Texte source:
───
A quoi pourrait bien ressembler un sosie albinos d’Hunter S. Thompson qui aurait décidé de parcourir la Centrafrique avec un porte-cigarette pour dénoncer la corruption d’une armée de Nixon peinturluré en noir couleur mazout ? Certainement à « The Ambassador », récit de 3 ans de safari sur les terres du néo-colonialisme paru récemment en DVD. Certains appellent ça du nouveau journalisme, d’autres simplement un documentaire raté.

127468Evidemment, juger des exploits du fantasque Mads Brügger le cul rivé dans un fauteuil suppose moins de courage que celui qu’il aura fallu au journaliste danois – 60 kg tout mouillé, un collier de barbe dégueulasse, pas le profil type du Rambo – pour s’élancer dans sa quête de vérité.
Plantons le décor. « The Ambassador » est une satyre journalistiique surfant sur la mode des enquêtes de Michael Moore et autres pastiches à la Borat qui tente en forçant tous les traits de jouer l’immersion – Harry Roselmack était déjà pris – pour jouer l’investigation en eaux troubles. Armé de peu de moyens, et pour ainsi dire avec sa seule bite et son couteau suisse, Mads a préparé son tournage pendant 3 ans en monture légère afin d’infiltrer cet état de non-droit qu’on nomme la République centrafricaine, jusque là plus connue pour l’affaire des diamants qui vit Giscard d’Estaing pris la main dans le sac, en plein conflit d’intérêt après que son « ami » Bokassa – alors dictateur démocratiquement élu – lui ai fait cadeaux de quelques cailloux rutilants. L’histoire fut entre autre révélée par le vrai journaliste Pierre Péan, et contribua autant à la défaite de Valéry qu’à la destitution de ce roi noir qui se prenait un peu trop pour Napoléon.
───
Énoncé de l'exercice: Poursuivez la critique du documentaire « The Ambassador » à la suite de sa dernière phrase. Le matériel fourni est sans rapport avec la critique du documentaire « The Ambassador ».

Matériel fourni:
───
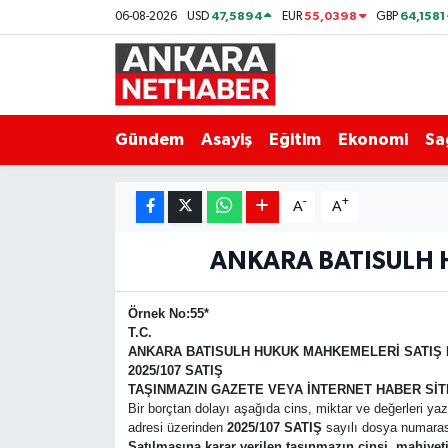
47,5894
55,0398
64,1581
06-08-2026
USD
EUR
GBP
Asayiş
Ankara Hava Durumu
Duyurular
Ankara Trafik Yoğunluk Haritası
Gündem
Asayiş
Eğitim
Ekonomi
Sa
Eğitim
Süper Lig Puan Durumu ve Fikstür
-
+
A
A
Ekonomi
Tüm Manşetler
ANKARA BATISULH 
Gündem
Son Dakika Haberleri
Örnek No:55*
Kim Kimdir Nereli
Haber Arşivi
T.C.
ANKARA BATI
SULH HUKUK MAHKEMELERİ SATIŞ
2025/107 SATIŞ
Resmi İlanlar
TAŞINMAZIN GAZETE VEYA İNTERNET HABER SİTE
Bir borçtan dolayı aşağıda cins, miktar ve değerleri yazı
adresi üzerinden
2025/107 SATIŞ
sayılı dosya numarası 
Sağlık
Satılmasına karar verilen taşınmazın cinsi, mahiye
───
Corrigé de l'exercice:
Evidemment, parler de « république » pour la Centrafrique rime moins bien qu’avec pompe à fric. Car même si la décolonisation est passée par là, « The Ambassador » tend bien à prouver que les relations complexes entre la France et son ancienne protégée sont loin d’être terminées. Le pitch de ce documentaire tiré par les cheveux – ça tombe bien, Mads n’en a plus ? Un reporter siphonné à la gueule de Raoul Duke tente d’acheter un passeport diplomatique libérien pour atterrir tranquille au pays de la magouille, là où le job d’ambassadeur vous permet d’éviter les douanes, de transporter des diamants acquis illégalement et de traficoter en toute impunité avec tout ce que l’Afrique compte de mafieux magouilleurs détournant l’argent public à des fins personnels. Sur le papier, c’est effectivement Tintin au Congo remixé à la sauce Les hommes du président (film sur le Watergate diffusé en 76, avec Robert Redford et Dustin Hoffman, NDR). Sauf qu’au pays des pierres précieuses, les soirées de notre ambassadeur éphémère ne sont pas toutes réussies.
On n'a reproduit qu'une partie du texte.